Regula Spalinger im Gespräch mit Igor Smazhennyi

Die ukrainische NGO „Kinder der Hoffnung“ ist nach dem Beginn des Krieges im Donbass gegründet worden und hat sich anfangs vor allem auf geflohene Familien aus dem Osten des Landes konzentriert. Viele Familien mussten nach dem 24. Februar erneut fliehen, wovon Igor Smazhennyi, der Leiter der NGO, berichtet. „Kinder der Hoffnung“ unterstützt Familien in der Ukraine als auch im Ausland materiell und mit psychologischer Betreuung.

Was war der Anlass zur Gründung Ihrer Organisation?
Unsere Organisation wurde 2015 nach der ersten Invasion Russlands in die Ukraine gegründet. Unser Ziel war es, vor allem Kindern unter den intern Vertriebenen zu helfen. Unter den Geflüchteten waren auch zahlreiche Familien, in deren Obhut Waisenkinder aufwuchsen. Bis vor 25 Jahren existierten in der Ukraine für solche Kinder ausschließlich Waisenhäuser, d. h. Internate. Da diesen Kindern ein familiärer Rahmen und Geborgenheit fehlte, führte man das sog. „Kinderheim familiären Typs“ ein. Das heißt, ein verheiratetes Ehepaar mit oder ohne eigene Kinder kann abhängig von den eigenen sozialen Verhältnissen ein, zwei oder allenfalls auch mehr elternlose Kinder bei sich aufnehmen. Dafür erhalten sie vom Staat eine gewisse finanzielle Unterstützung für die Kinder, die adoptiert werden können oder als Pflegekinder in der Familie aufwachsen. Viele solcher Familien sind seit 2014 aus dem Gebiet Donezk und anderen Regionen in die Hauptstadt Kyjiw und ins umliegende Gebiet geflohen. Über Sozialdienste wurde uns der Kontakt zu ihnen vermittelt, und wir begannen ihnen zu helfen.
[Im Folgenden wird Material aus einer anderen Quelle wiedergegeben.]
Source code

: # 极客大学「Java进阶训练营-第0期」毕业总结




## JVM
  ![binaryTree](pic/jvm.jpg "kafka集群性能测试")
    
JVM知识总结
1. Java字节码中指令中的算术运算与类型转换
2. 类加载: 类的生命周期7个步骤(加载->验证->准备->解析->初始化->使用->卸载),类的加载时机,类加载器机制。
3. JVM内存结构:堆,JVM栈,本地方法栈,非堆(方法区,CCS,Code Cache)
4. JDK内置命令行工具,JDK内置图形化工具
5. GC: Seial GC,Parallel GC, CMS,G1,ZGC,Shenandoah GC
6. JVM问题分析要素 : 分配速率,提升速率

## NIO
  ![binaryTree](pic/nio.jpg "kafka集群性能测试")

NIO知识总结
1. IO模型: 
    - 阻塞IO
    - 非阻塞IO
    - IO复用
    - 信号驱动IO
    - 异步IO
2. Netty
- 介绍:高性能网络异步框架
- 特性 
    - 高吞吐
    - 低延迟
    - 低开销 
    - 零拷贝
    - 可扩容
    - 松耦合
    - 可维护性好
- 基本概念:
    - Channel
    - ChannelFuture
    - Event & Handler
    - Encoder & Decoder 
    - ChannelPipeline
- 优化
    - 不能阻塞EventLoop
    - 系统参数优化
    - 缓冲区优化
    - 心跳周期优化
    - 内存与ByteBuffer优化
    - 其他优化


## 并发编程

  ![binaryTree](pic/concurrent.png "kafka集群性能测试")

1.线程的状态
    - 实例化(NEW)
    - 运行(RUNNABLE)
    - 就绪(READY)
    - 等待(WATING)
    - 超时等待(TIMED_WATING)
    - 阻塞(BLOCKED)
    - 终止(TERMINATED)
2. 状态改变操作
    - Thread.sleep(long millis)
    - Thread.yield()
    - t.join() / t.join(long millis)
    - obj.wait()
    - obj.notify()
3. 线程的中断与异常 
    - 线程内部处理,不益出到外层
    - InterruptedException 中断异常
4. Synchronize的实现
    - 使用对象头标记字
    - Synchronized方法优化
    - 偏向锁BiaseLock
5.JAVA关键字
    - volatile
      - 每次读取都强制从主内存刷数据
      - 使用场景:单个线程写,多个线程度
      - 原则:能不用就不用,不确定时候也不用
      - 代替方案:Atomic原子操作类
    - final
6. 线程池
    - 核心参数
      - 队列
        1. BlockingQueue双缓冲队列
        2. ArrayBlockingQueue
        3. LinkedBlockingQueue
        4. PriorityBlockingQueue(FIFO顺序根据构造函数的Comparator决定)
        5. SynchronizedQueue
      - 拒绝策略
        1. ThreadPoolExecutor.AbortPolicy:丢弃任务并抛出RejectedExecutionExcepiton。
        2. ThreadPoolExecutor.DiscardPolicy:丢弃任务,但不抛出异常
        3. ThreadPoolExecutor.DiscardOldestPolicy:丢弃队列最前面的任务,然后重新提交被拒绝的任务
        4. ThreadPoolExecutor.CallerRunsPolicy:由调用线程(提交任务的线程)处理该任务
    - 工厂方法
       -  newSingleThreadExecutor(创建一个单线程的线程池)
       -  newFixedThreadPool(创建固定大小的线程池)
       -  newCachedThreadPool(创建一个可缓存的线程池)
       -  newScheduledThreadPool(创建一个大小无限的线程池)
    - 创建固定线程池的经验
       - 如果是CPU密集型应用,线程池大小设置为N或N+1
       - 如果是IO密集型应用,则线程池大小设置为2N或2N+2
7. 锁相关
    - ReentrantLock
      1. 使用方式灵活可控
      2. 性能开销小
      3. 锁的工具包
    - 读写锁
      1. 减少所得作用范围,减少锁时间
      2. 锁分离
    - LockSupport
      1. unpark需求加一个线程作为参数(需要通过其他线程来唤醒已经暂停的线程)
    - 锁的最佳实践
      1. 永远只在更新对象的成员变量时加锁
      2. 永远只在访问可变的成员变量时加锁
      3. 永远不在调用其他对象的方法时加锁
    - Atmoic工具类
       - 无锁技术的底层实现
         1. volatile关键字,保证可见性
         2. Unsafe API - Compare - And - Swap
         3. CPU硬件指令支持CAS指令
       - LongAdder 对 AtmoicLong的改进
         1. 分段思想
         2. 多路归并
Wie hat „Kinder der Hoffnung“ die Familien unterstützt?
In der ersten Zeit war insbesondere materielle und psychologische Hilfe wichtig. Viele Kinder waren durch Bombardierungen und den Verlust von Angehörigen traumatisiert. Mit fortschreitender Integration der Kinder und ihrer Familien in das neue Umfeld passten wir die Hilfe an. Da in unserer Organisation eine Zeit lang eine Italienerin mitarbeitete und der Präsident unseres Stiftungsrats, Konstantin Sigov, gute Kontakte in verschiedene europäische Länder pflegt, konnten wir zunächst Sommerlager für die Kinder in der Nähe von Mailand, später auch in Frankreich und Deutschland organisieren. In den letzten Jahren führten wir ein- bis zweiwöchige Lagerwochen in der Karpatenukraine durch. Der Konflikt im Donbass war damals noch lokaler Natur, im Westen unseres Landes war die Lage ungefährlich. 
Außerdem begannen wir unsere Unterstützung zu systematisieren: Zweimal die Woche organisierten wir Freizeitbeschäftigungen in separaten Gruppen für die jüngeren und älteren Kinder. Lange Zeit konnten wir dafür kostenlos die Räume einer röm.-kath. Kirchgemeinde im Zentrum von Kyjiw nutzen. Wir boten gestalterische und Bewegungsaktivitäten wie auch Aufgabenhilfe an. Für die psychologische Unterstützung arbeiten wir mit geschulten Psycholog:innen zusammen. Die Eltern der Kinder werden dabei mit einbezogen, denn nur mit einem auf die ganze Familie ausgerichteten Ansatz kann eine nachhaltige Entwicklung gewährleistet werden. In den Sommermonaten renovierten wir im malerisch gelegenen Dorf Lischnja, rund 50 km westlich von Kyjiw bei der Kirche eines befreundeten orthodoxen Archimandriten mehrere Räume. Dort verbrachten die Kinder anschließend einen Teil ihrer Sommerferien. Mit Ausnahme der Pandemie-Zeit gab es auch an den Wochenenden Ausflüge. So wollten wir den Kindern die Geschichte und Kultur der Ukraine mit ihren verschiedenen Regionen nahe zu bringen. Mit der Zeit arbeiteten wir nicht nur mit Kindern von intern Vertriebenen aus den Gebieten Luhansk und Donezk, sondern nahmen auch Mädchen und Jungen aus dem Gebiet Kyjiw in die Gruppen auf. Einige stammten aus kinderreichen Familien, andere hatten ihren Vater und manche auch ihre Mutter im Krieg verloren. Zentral war für uns, die Gesellschaft nicht zu zersplittern, sondern zu zeigen, dass die Kinder aus den östlichen Landesteilen jenen in der Hauptstadt gleichgestellt sind.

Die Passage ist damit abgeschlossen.